Por outro lado, não resulta dos factos apurados pelos SIT que se tratou de uma prática abusiva, com vista à recuperação de IVA que, de outro modo, não teria lugar, para que se possa pôr em causa o direito à dedução do IVA. …”.
A partir daqui, resta concluir que a Recorrente tem direito à dedução do IVA suportado a montante com as denominadas “operações acessórias - acessos indirectos” à Ponte ..., uma vez que constituem operações realizadas pela "T..., S.A" tendo em vista o exercício directo da sua actividade económica consistente na cobrança de portagens pela passagem de veículos na Ponte ..., ou seja, tais custos têm um nexo directo e imediato com o conjunto da actividade económica do sujeito passivo.
O Acórdão do TCA Sul que assim o não entendeu não pode, pois, manter-se, sendo de revogar o Acórdão recorrido em função do provimento do presente recurso.»

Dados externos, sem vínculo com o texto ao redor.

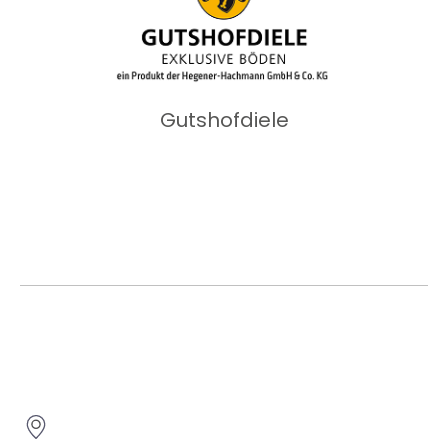
Gutshofdiele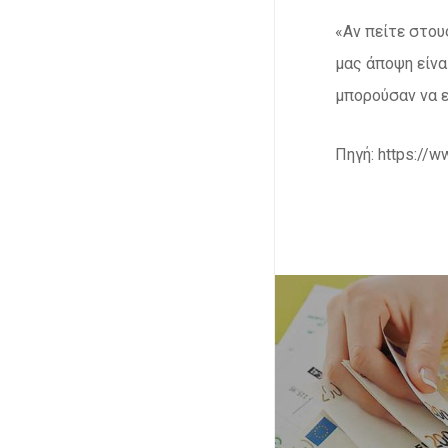
«Αν πείτε στου
μας άποψη είνα
μπορούσαν να ε
Πηγή: https://w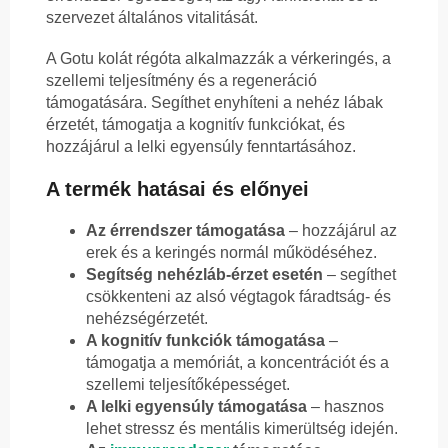
szervezet általános vitalitását.
A Gotu kolát régóta alkalmazzák a vérkeringés, a
szellemi teljesítmény és a regeneráció
támogatására. Segíthet enyhíteni a nehéz lábak
érzetét, támogatja a kognitív funkciókat, és
hozzájárul a lelki egyensúly fenntartásához.
A termék hatásai és előnyei
Az érrendszer támogatása
– hozzájárul az
erek és a keringés normál működéséhez.
Segítség nehézláb-érzet esetén
– segíthet
csökkenteni az alsó végtagok fáradtság- és
nehézségérzetét.
A kognitív funkciók támogatása
–
támogatja a memóriát, a koncentrációt és a
szellemi teljesítőképességet.
A lelki egyensúly támogatása
– hasznos
lehet stressz és mentális kimerültség idején.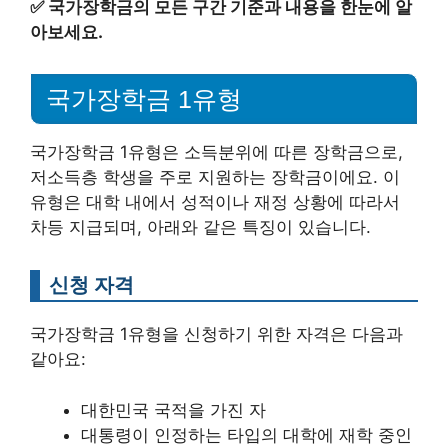
✅
국가장학금의 모든 구간 기준과 내용을 한눈에 알
아보세요.
국가장학금 1유형
국가장학금 1유형은 소득분위에 따른 장학금으로,
저소득층 학생을 주로 지원하는 장학금이에요. 이
유형은 대학 내에서 성적이나 재정 상황에 따라서
차등 지급되며, 아래와 같은 특징이 있습니다.
신청 자격
국가장학금 1유형을 신청하기 위한 자격은 다음과
같아요:
대한민국 국적을 가진 자
대통령이 인정하는 타입의 대학에 재학 중인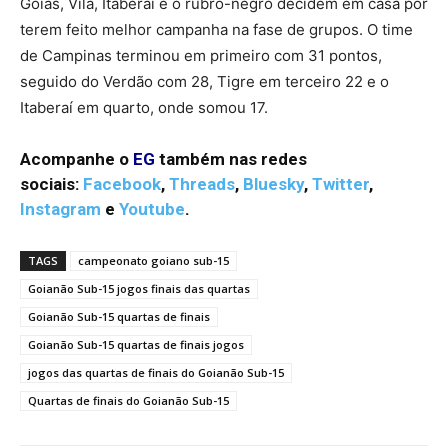
Goiás, Vila, Itaberaí e o rubro-negro decidem em casa por
terem feito melhor campanha na fase de grupos. O time
de Campinas terminou em primeiro com 31 pontos,
seguido do Verdão com 28, Tigre em terceiro 22 e o
Itaberaí em quarto, onde somou 17.
Acompanhe o
EG
também nas redes
sociais:
Facebook
,
Threads
,
Bluesky
,
Twitter
,
Instagram
e
Youtube
.
TAGS
campeonato goiano sub-15
Goianão Sub-15 jogos finais das quartas
Goianão Sub-15 quartas de finais
Goianão Sub-15 quartas de finais jogos
jogos das quartas de finais do Goianão Sub-15
Quartas de finais do Goianão Sub-15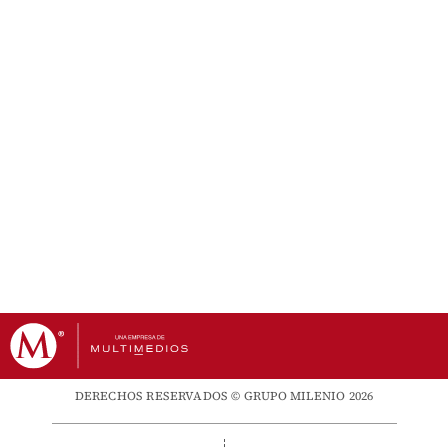
DERECHOS RESERVADOS © GRUPO MILENIO 2026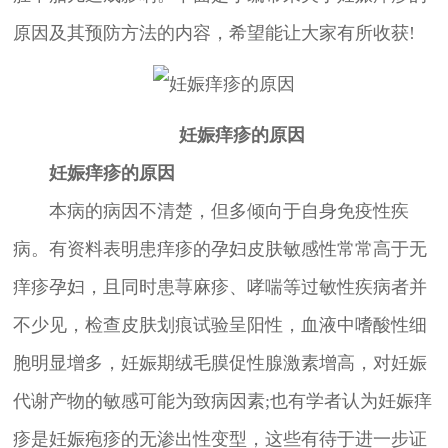
原因及其预防方法的内容，希望能让大家有所收获!
妊娠痒疹的原因
妊娠痒疹的原因
本病的病因不清楚，但多倾向于自身免疫性疾
病。有资料表明患痒疹的孕妇皮肤敏感性常常高于无
痒疹孕妇，且同时患荨麻疹、哮喘等过敏性疾病者并
不少见，检查皮肤划痕试验呈阳性，血液中嗜酸性细
胞明显增多，妊娠期绒毛膜促性腺激素增高，对妊娠
代谢产物的敏感可能为致病因素;也有学者认为妊娠痒
疹是妊娠疱疹的无渗出性变型，这些有待于进一步证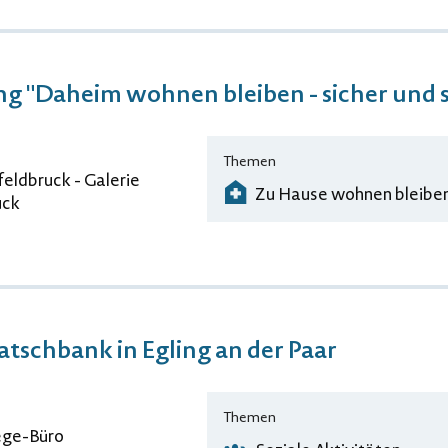
g "Daheim wohnen bleiben - sicher und 
Themen
eldbruck - Galerie
Zu Hause wohnen bleibe
uck
tschbank in Egling an der Paar
Themen
ege-Büro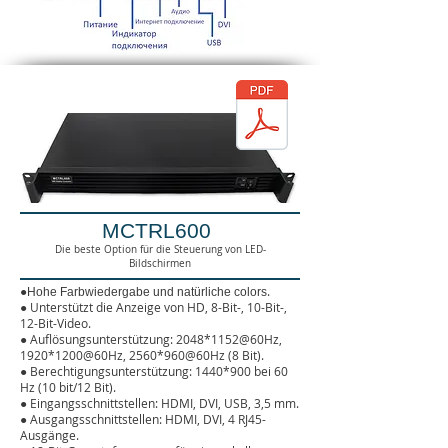
MCTRL600
Die beste Option für die Steuerung von LED-
Bildschirmen
●
.
Hohe Farbwiedergabe und natürliche colors
●
Unterstützt die Anzeige von HD, 8-Bit-, 10-Bit-,
12-Bit-Video.
●
Auflösungsunterstützung: 2048*1152@60Hz,
1920*1200@60Hz, 2560*960@60Hz (8 Bit).
●
Berechtigungsunterstützung: 1440
*900 bei 60
Hz
(10 bit/12 Bit).
●
Eingangsschnittstellen: HDMI, DVI, USB, 3,5 mm.
●
Ausgangsschnittstellen: HDMI, DVI, 4 RJ45-
Ausgänge.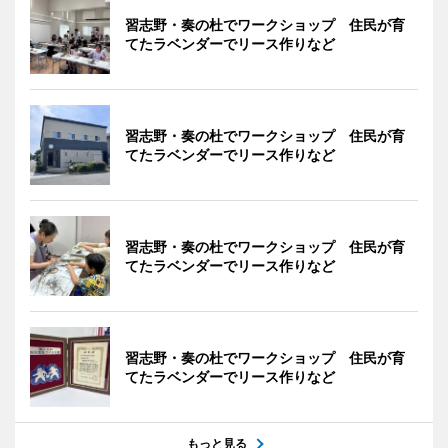
習志野・奏の杜でワークショップ 住民が育
てたラベンダーでリース作りなど
習志野・奏の杜でワークショップ 住民が育
てたラベンダーでリース作りなど
習志野・奏の杜でワークショップ 住民が育
てたラベンダーでリース作りなど
習志野・奏の杜でワークショップ 住民が育
てたラベンダーでリース作りなど
もっと見る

Em face de tudo o exposto, com suporte na jurisprudência do TJUE referenciada, somos de concluir, em concordância com a sentença sob recurso, no sentido de que o IVA suportado a montante nas operações descritas no probatório, como indispensáveis ao desenvolvimento da actividade de transporte de passageiros numa eficiente exploração do sistema do metro por parte da Recorrida, inseridas naquilo que podemos contextualizar de infra-estruturas que vão para além do básico necessário à circulação do metro mas que se inserem na qualidade e exigências acessórias da circulação do mesmo e de passageiros, pode ser deduzido a jusante no imposto liquidado nas operações económicas resultantes do exercício da actividade económica da recorrida (operações activas).
Improcedem, pois, as alegações de recurso, pelo que a sentença recorrida, que assim entendeu, é de ser mantida na ordem jurídica.